:: Stated task ::
Extract every line of the listing below and reproduce each one unchanged.
----- Task input
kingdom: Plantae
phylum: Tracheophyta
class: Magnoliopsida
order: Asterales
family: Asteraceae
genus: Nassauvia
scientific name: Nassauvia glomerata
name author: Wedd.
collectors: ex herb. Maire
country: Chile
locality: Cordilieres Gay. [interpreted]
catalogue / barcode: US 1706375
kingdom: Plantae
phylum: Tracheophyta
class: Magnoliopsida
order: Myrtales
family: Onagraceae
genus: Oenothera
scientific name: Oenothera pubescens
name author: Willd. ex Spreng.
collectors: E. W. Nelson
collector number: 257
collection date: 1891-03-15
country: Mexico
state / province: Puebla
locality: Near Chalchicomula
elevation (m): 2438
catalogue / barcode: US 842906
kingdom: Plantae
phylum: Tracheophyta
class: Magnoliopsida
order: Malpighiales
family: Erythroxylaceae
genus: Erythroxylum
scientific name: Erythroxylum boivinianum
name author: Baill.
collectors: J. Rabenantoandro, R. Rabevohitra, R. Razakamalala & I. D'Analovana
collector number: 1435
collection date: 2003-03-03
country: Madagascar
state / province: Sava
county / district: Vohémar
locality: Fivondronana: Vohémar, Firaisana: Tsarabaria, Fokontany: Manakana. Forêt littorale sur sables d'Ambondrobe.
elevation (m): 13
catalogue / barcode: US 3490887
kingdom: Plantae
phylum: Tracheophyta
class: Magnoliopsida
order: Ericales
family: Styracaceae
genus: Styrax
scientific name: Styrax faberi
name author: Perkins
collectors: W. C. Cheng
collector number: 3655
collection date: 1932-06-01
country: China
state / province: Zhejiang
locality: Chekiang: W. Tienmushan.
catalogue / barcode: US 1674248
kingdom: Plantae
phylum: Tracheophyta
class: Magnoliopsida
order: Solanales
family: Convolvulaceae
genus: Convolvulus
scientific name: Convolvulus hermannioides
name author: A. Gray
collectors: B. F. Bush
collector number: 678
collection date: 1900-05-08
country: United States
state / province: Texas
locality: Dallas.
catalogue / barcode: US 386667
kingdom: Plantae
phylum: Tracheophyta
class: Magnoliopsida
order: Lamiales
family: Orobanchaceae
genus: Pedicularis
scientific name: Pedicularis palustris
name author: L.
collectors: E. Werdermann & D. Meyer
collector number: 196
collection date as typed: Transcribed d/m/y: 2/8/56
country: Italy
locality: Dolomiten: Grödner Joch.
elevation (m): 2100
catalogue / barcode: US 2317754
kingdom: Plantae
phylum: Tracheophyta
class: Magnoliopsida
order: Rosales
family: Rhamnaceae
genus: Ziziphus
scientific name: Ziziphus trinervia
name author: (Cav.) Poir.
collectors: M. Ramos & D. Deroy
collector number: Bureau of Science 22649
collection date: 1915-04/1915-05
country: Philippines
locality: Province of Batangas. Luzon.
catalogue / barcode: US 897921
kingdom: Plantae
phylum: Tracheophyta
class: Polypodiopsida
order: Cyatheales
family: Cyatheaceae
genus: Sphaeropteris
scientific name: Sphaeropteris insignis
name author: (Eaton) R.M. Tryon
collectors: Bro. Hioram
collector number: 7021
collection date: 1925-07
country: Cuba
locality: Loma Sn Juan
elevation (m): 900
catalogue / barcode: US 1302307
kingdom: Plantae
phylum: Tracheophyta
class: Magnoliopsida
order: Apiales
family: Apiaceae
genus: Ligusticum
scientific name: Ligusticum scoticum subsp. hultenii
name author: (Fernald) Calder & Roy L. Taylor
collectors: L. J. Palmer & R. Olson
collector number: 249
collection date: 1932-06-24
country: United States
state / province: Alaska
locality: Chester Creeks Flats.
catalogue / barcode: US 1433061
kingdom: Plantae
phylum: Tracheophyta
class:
----------
:: Full response ::
kingdom: Plantae
phylum: Tracheophyta
class: Magnoliopsida
order: Asterales
family: Asteraceae
genus: Nassauvia
scientific name: Nassauvia glomerata
name author: Wedd.
collectors: ex herb. Maire
country: Chile
locality: Cordilieres Gay. [interpreted]
catalogue / barcode: US 1706375
kingdom: Plantae
phylum: Tracheophyta
class: Magnoliopsida
order: Myrtales
family: Onagraceae
genus: Oenothera
scientific name: Oenothera pubescens
name author: Willd. ex Spreng.
collectors: E. W. Nelson
collector number: 257
collection date: 1891-03-15
country: Mexico
state / province: Puebla
locality: Near Chalchicomula
elevation (m): 2438
catalogue / barcode: US 842906
kingdom: Plantae
phylum: Tracheophyta
class: Magnoliopsida
order: Malpighiales
family: Erythroxylaceae
genus: Erythroxylum
scientific name: Erythroxylum boivinianum
name author: Baill.
collectors: J. Rabenantoandro, R. Rabevohitra, R. Razakamalala & I. D'Analovana
collector number: 1435
collection date: 2003-03-03
country: Madagascar
state / province: Sava
county / district: Vohémar
locality: Fivondronana: Vohémar, Firaisana: Tsarabaria, Fokontany: Manakana. Forêt littorale sur sables d'Ambondrobe.
elevation (m): 13
catalogue / barcode: US 3490887
kingdom: Plantae
phylum: Tracheophyta
class: Magnoliopsida
order: Ericales
family: Styracaceae
genus: Styrax
scientific name: Styrax faberi
name author: Perkins
collectors: W. C. Cheng
collector number: 3655
collection date: 1932-06-01
country: China
state / province: Zhejiang
locality: Chekiang: W. Tienmushan.
catalogue / barcode: US 1674248
kingdom: Plantae
phylum: Tracheophyta
class: Magnoliopsida
order: Solanales
family: Convolvulaceae
genus: Convolvulus
scientific name: Convolvulus hermannioides
name author: A. Gray
collectors: B. F. Bush
collector number: 678
collection date: 1900-05-08
country: United States
state / province: Texas
locality: Dallas.
catalogue / barcode: US 386667
kingdom: Plantae
phylum: Tracheophyta
class: Magnoliopsida
order: Lamiales
family: Orobanchaceae
genus: Pedicularis
scientific name: Pedicularis palustris
name author: L.
collectors: E. Werdermann & D. Meyer
collector number: 196
collection date as typed: Transcribed d/m/y: 2/8/56
country: Italy
locality: Dolomiten: Grödner Joch.
elevation (m): 2100
catalogue / barcode: US 2317754
kingdom: Plantae
phylum: Tracheophyta
class: Magnoliopsida
order: Rosales
family: Rhamnaceae
genus: Ziziphus
scientific name: Ziziphus trinervia
name author: (Cav.) Poir.
collectors: M. Ramos & D. Deroy
collector number: Bureau of Science 22649
collection date: 1915-04/1915-05
country: Philippines
locality: Province of Batangas. Luzon.
catalogue / barcode: US 897921
kingdom: Plantae
phylum: Tracheophyta
class: Polypodiopsida
order: Cyatheales
family: Cyatheaceae
genus: Sphaeropteris
scientific name: Sphaeropteris insignis
name author: (Eaton) R.M. Tryon
collectors: Bro. Hioram
collector number: 7021
collection date: 1925-07
country: Cuba
locality: Loma Sn Juan
elevation (m): 900
catalogue / barcode: US 1302307
kingdom: Plantae
phylum: Tracheophyta
class: Magnoliopsida
order: Apiales
family: Apiaceae
genus: Ligusticum
scientific name: Ligusticum scoticum subsp. hultenii
name author: (Fernald) Calder & Roy L. Taylor
collectors: L. J. Palmer & R. Olson
collector number: 249
collection date: 1932-06-24
country: United States
state / province: Alaska
locality: Chester Creeks Flats.
catalogue / barcode: US 1433061
kingdom: Plantae
phylum: Tracheophyta
class:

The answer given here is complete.